Some breast cancer survivors find that exercise can help them cope with this anxiety as well as some of the changes their bodies are going through, and this is supported by research. A 2016 study published in the journal OncoTargets and Therapy reviewed the results of 33 different exercise intervention studies and found that exercise was associated with reductions in depression and anxiety.
Although there doesn’t seem to be a clear recommendation yet for the best type, duration and frequency of exercise to combat the negative emotional aspects of a breast cancer diagnosis, breast cancer survivorship guidelines published by the Sidney Kimmel Comprehensive Cancer Center at Johns Hopkins Medicine in Baltimore recommend that breast cancer patients and survivors exercise regularly. “Exercising regularly improves fatigue symptoms, reduces stress and impacts long-term overall health. The 10-year survival rate is higher in patients who exercise regularly than in patients who do not. We recommend that you engage in moderate exercise at least 3 to 5 hours per week.”

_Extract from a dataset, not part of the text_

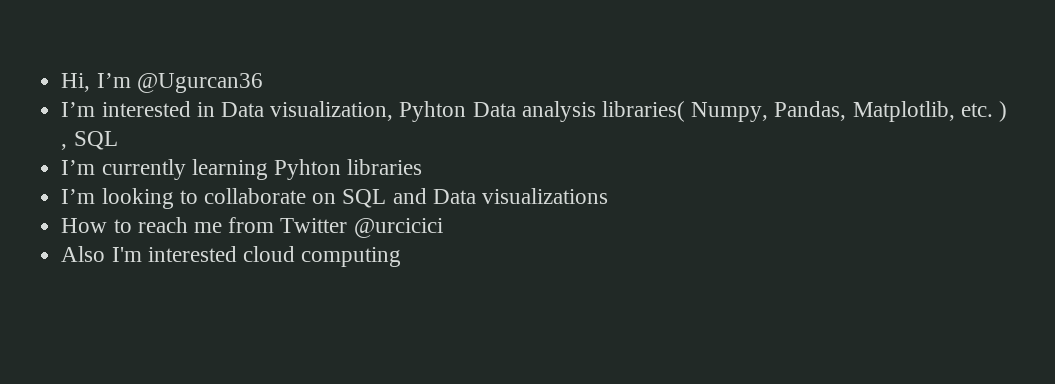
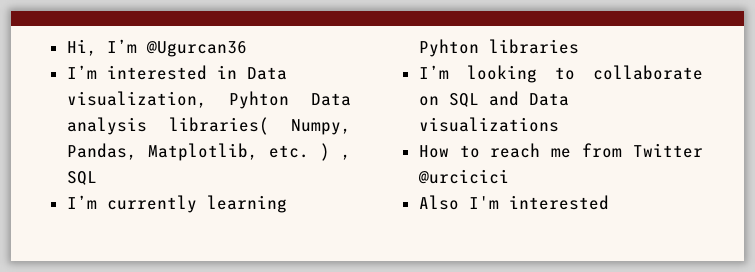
[242,246,402,267] cloud computing -> (609, 202) none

Talking with a therapist, a family member or other breast cancer patients or survivors can also help alleviate stress and depression, and many people find solace in support groups. These days, online support groups are many and varied in their approach. Krieger has connected with a global breast cancer support group called Beyond the Pink Moon and has a supportive family network that has helped her make decisions about her care.
A family and community-based support network can be very helpful in coping with a breast cancer diagnosis, says Annie Trance, a licensed independent clinical social worker and program manager of the psychosocial oncology department at The Ohio State University Comprehensive Cancer Center – Arthur G. James Cancer Hospital and Richard J. Solove Research Institute (OSUCCC – James).
Trance says cancer is a disease that affects the whole family, not just the patient. “The more we support the family as a unit or the people who support the patient, the better we are at helping the patient throughout the whole process.”
Trance says the James offers support groups for patients, even though “there’s not a whole ton of research out there about the efficacy of how they’re reducing anxiety and depression. But there’s lots of evidence that increased support reduces overall stress, and that puts patients in a position to respond better to treatment,” she says. Therefore, if a support group seems a little overwhelming to you, consider confiding in a friend or family member or visit with someone in your faith community instead.